### TRECHO SELECIONADO
IMS/Uerj: O que a morte do Genivaldo de Jesus representa na história brasileira de abordagem e políticas no campo da saúde mental?
RPH – Há casos paradigmáticos que nos servem como ponto de basta a certas práticas até então toleráveis socialmente. Por exemplo, o “caso Araceli”, o assassinato cruel de uma menina por homens da elite capixaba na década de 1970, somado à tentativa mais recente de assassinato de Maria da Penha por seu cônjuge, vêm sendo tomados como paradigmáticos para se pensar políticas públicas brasileiras de combate ao feminicídio. 

O Brasil já foi condenado pela Corte Interamericana de Direitos Humanos em função da morte do paciente psiquiátrico cearense Damião Ximenes, em 1999, quando de sua internação numa clínica privada (Guararapes) conveniada ao SUS. Vítima de maus-tratos e tortura na referida clínica, tratou-se da primeira vez que se julgou, conforme a sentença, “a violação dos direitos de uma pessoa portadora de deficiência mental”. É justamente isso que se lê na sentença que se repete no “caso Genivaldo”.

IMS/Uerj: O que fazer a partir de agora? Que tipo de reação e resposta é possível prever no âmbito do enfrentamento e cuidado da saúde mental?
RPH – Investir maciçamente na Reforma Psiquiátrica (desinstitucionalização da loucura/drogadicção), na Luta Antimanicomial (desmanicomialização/desmedicalização) e na Reabilitação Psicossocial (reinserção social e promoção da cidadania). 


IMS/Uerj: Como essas políticas foram afetadas pelo atual governo? Podemos relacionar o estado atual dessas redes de atenção e cuidado em saúde mental com o caso específico do Genivaldo?
RPH –
O governo Bolsonaro vem tentando sucatear a rede de saúde mental, que incluía inclusive o Programa de Saúde da Família (PSF) na atenção básica. Trabalhei com matriciamento em saúde mental na atenção básica junto ao PSF, quando fui psicólogo estatutário do SUS, e já vi muito atendimento de urgência/emergência psiquiátrica ser compartilhada entre os agentes comunitários de saúde (ACS) e as forças de segurança pública (seja PMs, seja bombeiros), que possuem o monopólio estatal do uso da força.
######
### DADOS FORNECIDOS
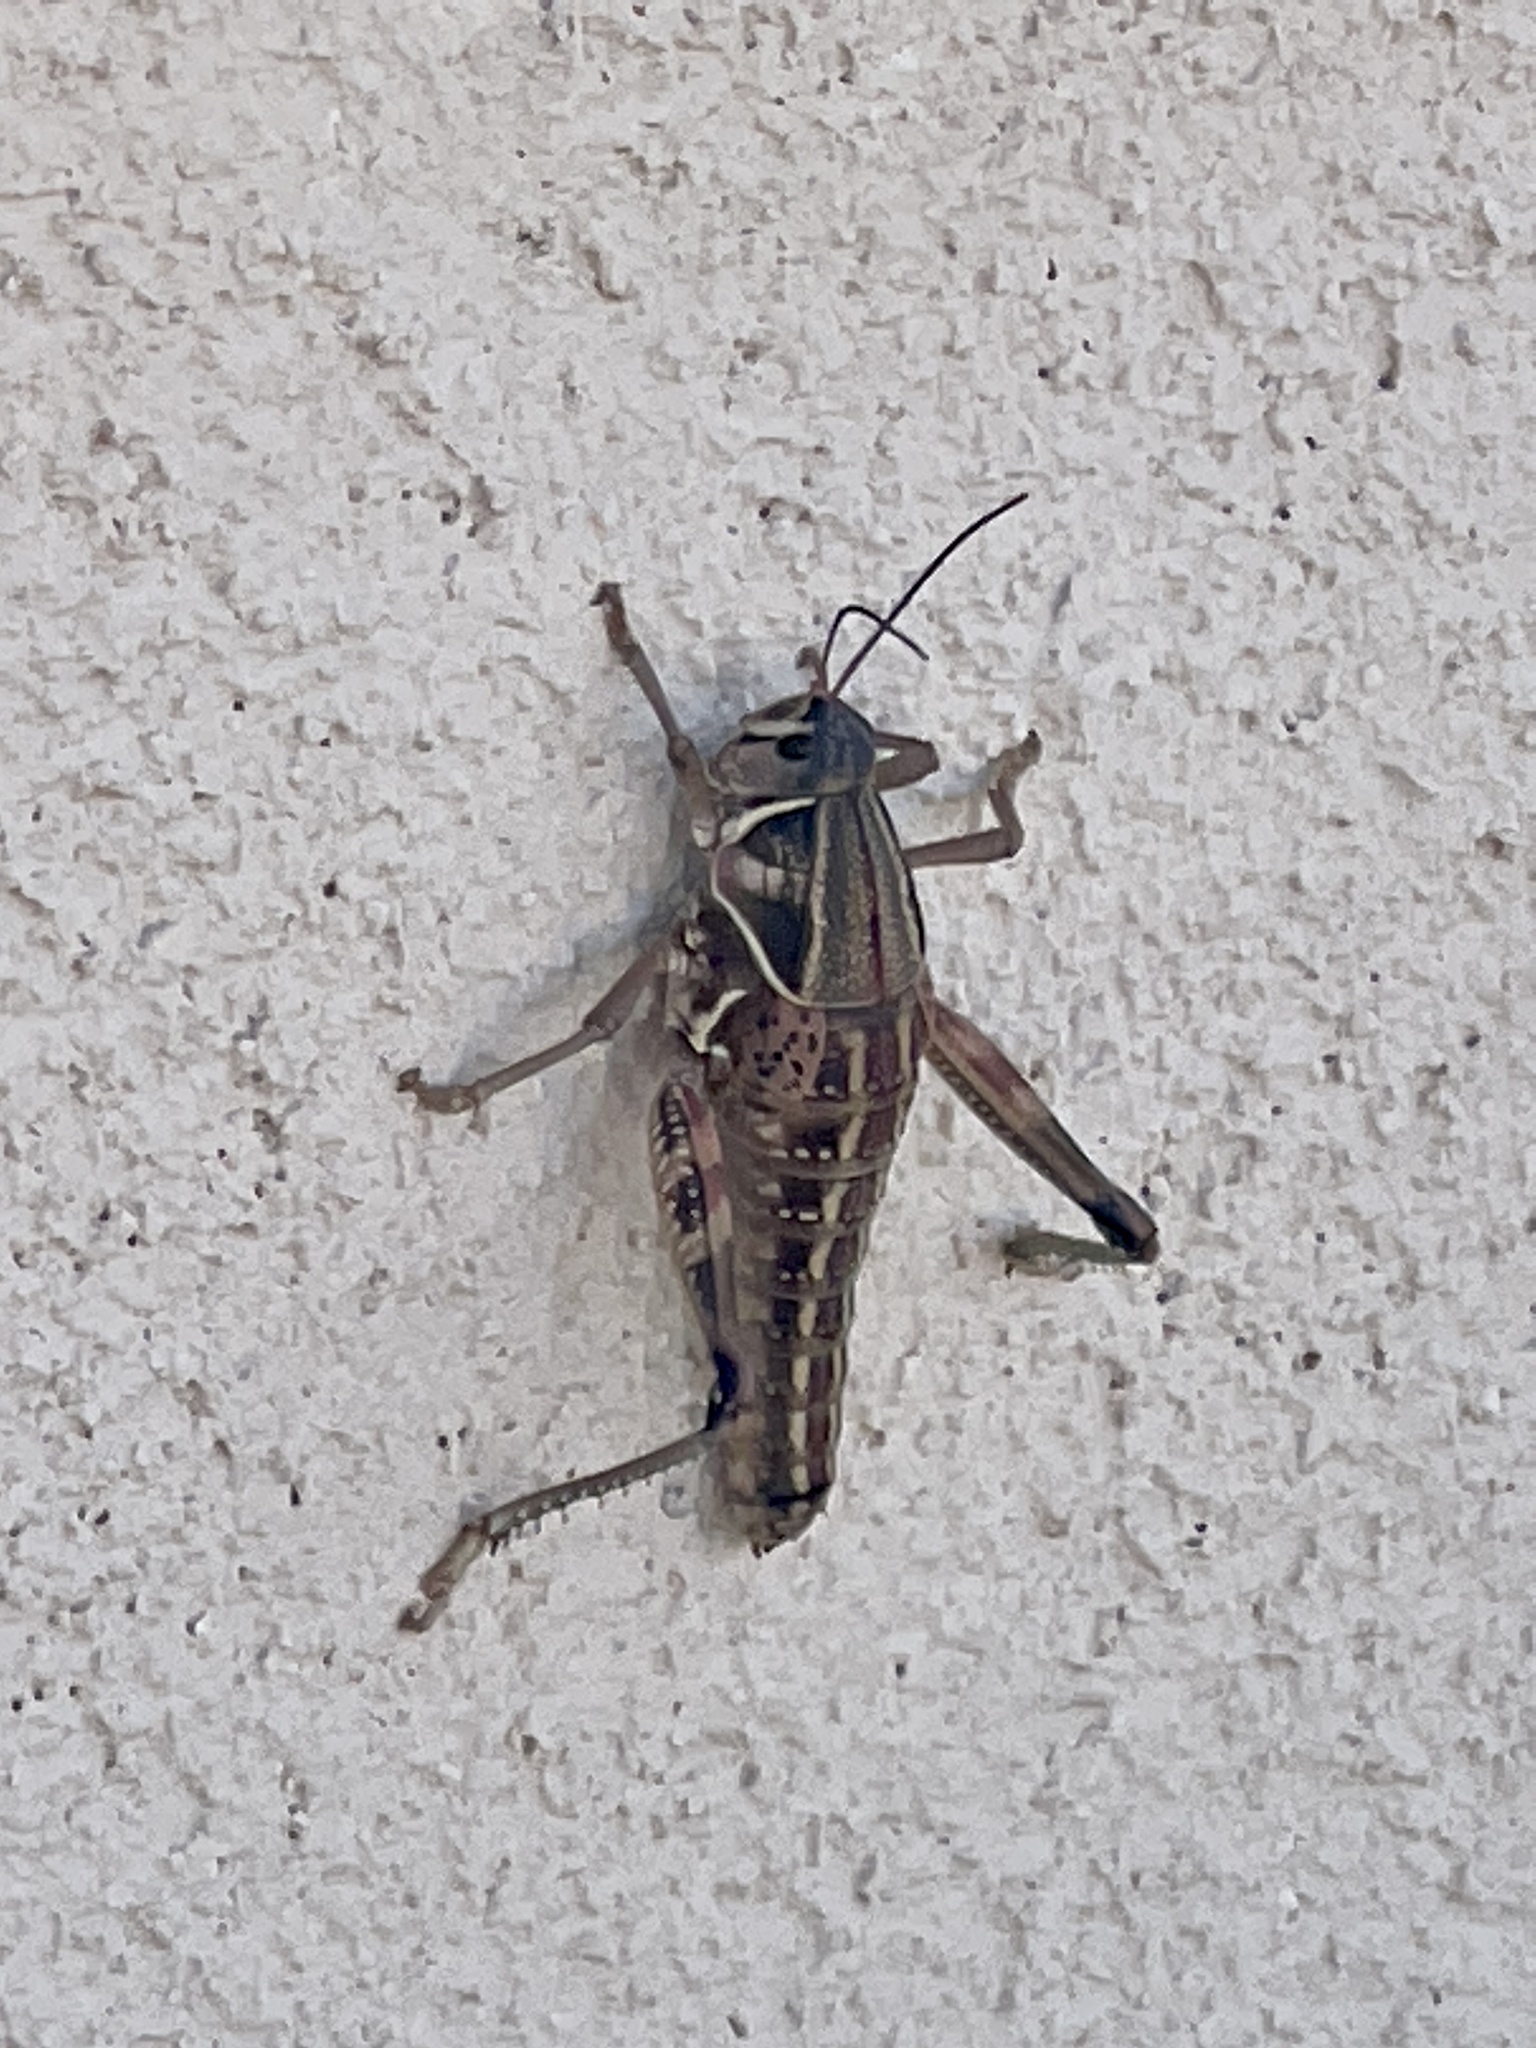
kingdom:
######
◆ ENUNCIADO A ◆
Responda, com base no trecho, a cada pergunta em uma linha:
(i) Por qual corte o Brasil foi condenado em função da morte de Damião Ximenes?
(ii) Em quais três frentes RPH defende investir maciçamente?
(iii) Qual cargo RPH ocupava quando trabalhou com matriciamento em saúde mental junto ao PSF?
◆ ENUNCIADO B ◆
Escreva a continuação do trecho sobre o caso Genivaldo a partir da última frase, mantendo a voz de RPH.
O material acima não tem relação com o trecho.

◆ RESPOSTA FINAL A ◆
(i) Pela Corte Interamericana de Direitos Humanos.
(ii) Na Reforma Psiquiátrica, na Luta Antimanicomial e na Reabilitação Psicossocial.
(iii) Psicólogo estatutário do SUS.

◆ RESPOSTA FINAL B ◆
Do que presenciei, usavam-na na justa medida com o fim de preservar o próprio paciente e o seu entorno. Se o governo federal corta o financiamento da atenção básica – numa paranoia com os médicos (muitos cubanos) do Programa Mais Médicos, por exemplo -, é evidente que, sem os ACS, a polícia tende a agir sozinha com sua brutalidade habitual em casos de urgência/emergência. Da mesma forma, se o governo federal corta os investimentos dos programas progressistas em saúde mental e passa a financiar comunidades terapêuticas religiosas como estratégia de enfrentamento à loucura/drogadicção, boa coisa isso não pode dar, dado que religião e doença mental é uma mistura explosiva.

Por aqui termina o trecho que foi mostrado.